El papa León XIV ha hecho un llamamiento a acompañar y promover “a quienes más lo necesitan” durante un acto celebrado este miércoles por la tarde en la parroquia de Sant Agustí, en Barcelona. El pontífice ha advertido que es necesario asistir a las personas más vulnerables porque “parece que se ha perdido el sentido de la dignidad sagrada del ser humano”.
Barcelona ha sido una de las paradas destacadas del segundo día de visita del pontífice a Cataluña, en un acto con una fuerte presencia institucional y social.
El Papa ha puesto especial énfasis en la situación de las personas mayores y ha reivindicado la figura de los abuelos y las abuelas dentro de las familias. “Aunque no sean nuestros abuelos, no permitamos que se sientan solos ni desprotegidos”, ha reclamado, alertando de que no se debe normalizar la soledad de las personas mayores.
En este sentido, ha insistido: “Nunca deberían quedarse solos”, y ha añadido que es necesario cuidarlos “tal como ellos lo hicieron con sus hijos y nietos antes”. También ha remarcado que “No permitamos que la soledad y el abandono se normalicen en la vida de los adultos mayores. Es muy triste”.
Durante el acto, el pontífice ha comenzado su intervención en catalán: “Estimados hermanos y hermanas, ¡Buenas tardes!”, y ha alternado esta lengua con el castellano a lo largo del discurso. También ha reivindicado el sentido comunitario de la fe y ha afirmado que “ser cristianos es, ante todo, un regalo, una gracia”.

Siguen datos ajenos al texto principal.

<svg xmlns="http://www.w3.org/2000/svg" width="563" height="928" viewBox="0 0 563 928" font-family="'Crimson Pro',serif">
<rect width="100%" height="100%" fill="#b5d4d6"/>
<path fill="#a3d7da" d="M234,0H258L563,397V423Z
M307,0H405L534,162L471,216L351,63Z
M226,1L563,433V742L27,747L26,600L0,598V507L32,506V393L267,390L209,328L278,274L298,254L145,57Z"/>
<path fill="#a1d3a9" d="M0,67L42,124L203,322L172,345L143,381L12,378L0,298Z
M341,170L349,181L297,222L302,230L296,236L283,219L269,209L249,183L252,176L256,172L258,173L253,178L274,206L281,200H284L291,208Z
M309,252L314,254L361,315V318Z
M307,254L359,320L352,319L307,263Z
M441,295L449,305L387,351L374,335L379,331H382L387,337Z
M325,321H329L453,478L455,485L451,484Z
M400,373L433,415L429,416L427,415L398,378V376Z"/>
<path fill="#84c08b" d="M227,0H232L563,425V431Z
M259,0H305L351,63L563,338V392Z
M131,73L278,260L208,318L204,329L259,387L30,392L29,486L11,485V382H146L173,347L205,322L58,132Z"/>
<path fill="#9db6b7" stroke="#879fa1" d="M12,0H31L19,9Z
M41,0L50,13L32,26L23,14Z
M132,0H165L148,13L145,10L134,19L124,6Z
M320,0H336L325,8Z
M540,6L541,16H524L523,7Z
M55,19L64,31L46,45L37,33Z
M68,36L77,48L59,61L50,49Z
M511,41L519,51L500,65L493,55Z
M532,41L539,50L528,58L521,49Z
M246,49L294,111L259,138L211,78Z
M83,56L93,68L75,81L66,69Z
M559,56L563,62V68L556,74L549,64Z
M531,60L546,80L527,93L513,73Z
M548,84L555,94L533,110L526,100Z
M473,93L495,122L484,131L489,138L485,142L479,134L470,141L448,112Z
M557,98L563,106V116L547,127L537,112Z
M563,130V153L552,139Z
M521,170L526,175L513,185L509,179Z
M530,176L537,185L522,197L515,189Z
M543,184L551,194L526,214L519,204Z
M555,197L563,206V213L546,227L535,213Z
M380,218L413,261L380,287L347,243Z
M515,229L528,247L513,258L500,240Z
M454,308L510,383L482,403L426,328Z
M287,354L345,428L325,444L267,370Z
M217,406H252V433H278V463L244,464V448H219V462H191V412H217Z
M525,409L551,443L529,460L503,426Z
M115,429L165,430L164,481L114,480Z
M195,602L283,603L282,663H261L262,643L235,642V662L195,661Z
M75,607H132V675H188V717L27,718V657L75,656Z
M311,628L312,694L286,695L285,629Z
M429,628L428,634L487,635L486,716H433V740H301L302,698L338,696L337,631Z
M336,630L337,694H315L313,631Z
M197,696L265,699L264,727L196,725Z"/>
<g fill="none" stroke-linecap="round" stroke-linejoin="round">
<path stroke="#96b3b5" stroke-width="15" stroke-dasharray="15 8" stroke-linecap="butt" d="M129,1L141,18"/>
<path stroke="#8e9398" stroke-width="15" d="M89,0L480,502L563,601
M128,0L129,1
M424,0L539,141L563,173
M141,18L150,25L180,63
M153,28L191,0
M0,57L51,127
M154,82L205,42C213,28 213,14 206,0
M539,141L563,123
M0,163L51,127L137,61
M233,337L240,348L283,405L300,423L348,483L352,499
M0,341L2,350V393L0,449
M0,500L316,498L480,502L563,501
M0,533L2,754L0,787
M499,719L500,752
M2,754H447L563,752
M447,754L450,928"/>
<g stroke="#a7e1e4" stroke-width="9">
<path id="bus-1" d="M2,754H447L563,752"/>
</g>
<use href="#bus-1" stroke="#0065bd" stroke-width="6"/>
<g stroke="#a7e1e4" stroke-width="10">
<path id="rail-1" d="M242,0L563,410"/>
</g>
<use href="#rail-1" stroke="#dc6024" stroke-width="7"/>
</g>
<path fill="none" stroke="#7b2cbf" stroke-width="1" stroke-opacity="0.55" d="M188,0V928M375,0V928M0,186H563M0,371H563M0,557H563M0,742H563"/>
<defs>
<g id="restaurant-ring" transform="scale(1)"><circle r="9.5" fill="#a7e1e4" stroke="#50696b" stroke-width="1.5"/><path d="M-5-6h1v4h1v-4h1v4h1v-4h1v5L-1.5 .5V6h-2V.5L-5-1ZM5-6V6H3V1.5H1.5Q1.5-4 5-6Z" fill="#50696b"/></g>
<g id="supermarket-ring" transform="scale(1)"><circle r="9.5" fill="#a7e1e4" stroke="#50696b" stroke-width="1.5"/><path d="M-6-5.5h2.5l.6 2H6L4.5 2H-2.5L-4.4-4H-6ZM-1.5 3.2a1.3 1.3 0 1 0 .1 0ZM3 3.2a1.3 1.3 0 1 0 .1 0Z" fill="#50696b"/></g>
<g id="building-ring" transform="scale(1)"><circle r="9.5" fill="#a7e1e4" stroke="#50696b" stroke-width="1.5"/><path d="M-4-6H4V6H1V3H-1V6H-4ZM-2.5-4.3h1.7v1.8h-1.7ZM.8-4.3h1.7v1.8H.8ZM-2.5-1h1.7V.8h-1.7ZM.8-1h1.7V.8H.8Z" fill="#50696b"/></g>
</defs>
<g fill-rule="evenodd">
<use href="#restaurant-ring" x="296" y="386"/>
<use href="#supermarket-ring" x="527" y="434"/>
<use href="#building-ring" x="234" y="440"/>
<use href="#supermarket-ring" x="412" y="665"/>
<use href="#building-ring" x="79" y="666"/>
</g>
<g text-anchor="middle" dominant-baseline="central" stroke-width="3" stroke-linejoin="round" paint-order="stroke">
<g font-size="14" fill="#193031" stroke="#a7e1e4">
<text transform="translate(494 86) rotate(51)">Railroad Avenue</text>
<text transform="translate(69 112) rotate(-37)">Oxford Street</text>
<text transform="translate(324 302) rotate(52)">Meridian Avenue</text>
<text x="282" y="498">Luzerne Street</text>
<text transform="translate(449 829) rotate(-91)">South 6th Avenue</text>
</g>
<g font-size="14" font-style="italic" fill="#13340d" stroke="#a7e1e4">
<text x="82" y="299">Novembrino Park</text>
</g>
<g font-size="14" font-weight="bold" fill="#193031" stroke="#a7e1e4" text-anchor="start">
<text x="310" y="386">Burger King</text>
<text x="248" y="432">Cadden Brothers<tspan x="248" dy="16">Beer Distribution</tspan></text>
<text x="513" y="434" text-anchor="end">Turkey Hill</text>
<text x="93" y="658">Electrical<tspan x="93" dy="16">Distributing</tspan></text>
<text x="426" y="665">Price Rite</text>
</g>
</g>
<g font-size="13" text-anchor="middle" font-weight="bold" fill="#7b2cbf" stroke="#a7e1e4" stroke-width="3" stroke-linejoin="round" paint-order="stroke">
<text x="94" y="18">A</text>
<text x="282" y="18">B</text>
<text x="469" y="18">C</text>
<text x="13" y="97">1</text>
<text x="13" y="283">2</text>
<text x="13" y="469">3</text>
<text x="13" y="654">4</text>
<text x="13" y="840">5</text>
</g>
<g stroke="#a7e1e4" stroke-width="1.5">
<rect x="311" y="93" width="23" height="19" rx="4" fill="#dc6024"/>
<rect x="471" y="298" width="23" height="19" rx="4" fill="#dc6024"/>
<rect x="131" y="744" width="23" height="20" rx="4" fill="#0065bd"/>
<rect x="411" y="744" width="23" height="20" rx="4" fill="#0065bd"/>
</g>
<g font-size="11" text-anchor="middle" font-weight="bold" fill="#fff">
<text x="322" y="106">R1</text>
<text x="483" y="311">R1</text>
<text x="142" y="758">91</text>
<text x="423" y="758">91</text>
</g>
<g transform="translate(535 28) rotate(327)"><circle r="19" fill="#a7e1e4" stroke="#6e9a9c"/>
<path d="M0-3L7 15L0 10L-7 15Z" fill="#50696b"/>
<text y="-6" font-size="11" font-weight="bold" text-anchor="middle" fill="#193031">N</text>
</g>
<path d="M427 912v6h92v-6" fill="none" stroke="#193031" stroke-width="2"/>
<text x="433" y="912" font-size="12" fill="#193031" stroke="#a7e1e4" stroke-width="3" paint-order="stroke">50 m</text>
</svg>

León XIV también ha hecho referencia al deporte y al Mundial de fútbol masculino, que comienza este jueves. Ha defendido que “el deporte es importante porque ayuda a crecer sanos de cuerpo y de mente” y ha reflexionado: “El fútbol nos recuerda algo que no podemos olvidar: la vida no es una carrera para lucirse en solitario, sino un camino que aprendemos a recorrer juntos”.
En la misma línea, ha añadido: “Quien no sabe pasar la pelota, aunque tenga talento, no ha entendido el juego. Y quien no sabe vivir con los demás y para los demás, todavía no ha entendido la vida”.
El pontífice también ha respondido a preguntas de un niño presente en el acto. Preguntado sobre si de pequeño quería ser Papa, ha reconocido entre risas: “Creo que nunca lo pensé”. Ha añadido que con el tiempo sintió la vocación sacerdotal, pero ha querido animar al niño diciéndole: “Cada niño es un sueño de Dios. Tú también lo eres”.
El acto ha sido abierto por el arzobispo de Barcelona, el cardenal Joan Josep Omella, que ha pedido al Papa continuar “mostrando y defendiendo la dignidad” de las personas más vulnerables. También han participado representantes de entidades sociales como Càritas, Obinso y Adoratrices, que han expuesto las dificultades de muchas familias y han hecho un llamamiento a mantener la esperanza.
Al evento han asistido diversas autoridades, entre ellas el presidente de la Generalitat, Salvador Illa; el presidente del Parlament, Josep Rull; el alcalde de Barcelona, Jaume Collboni; y miembros del Govern y del Gobierno español.
La visita del pontífice continuará con el acto central en la Sagrada Familia, donde visitará la tumba de Antoni Gaudí, presidirá una misa solemne por el centenario de su muerte e inaugurará la torre de Jesucristo, la más alta de las iglesias católicas del mundo.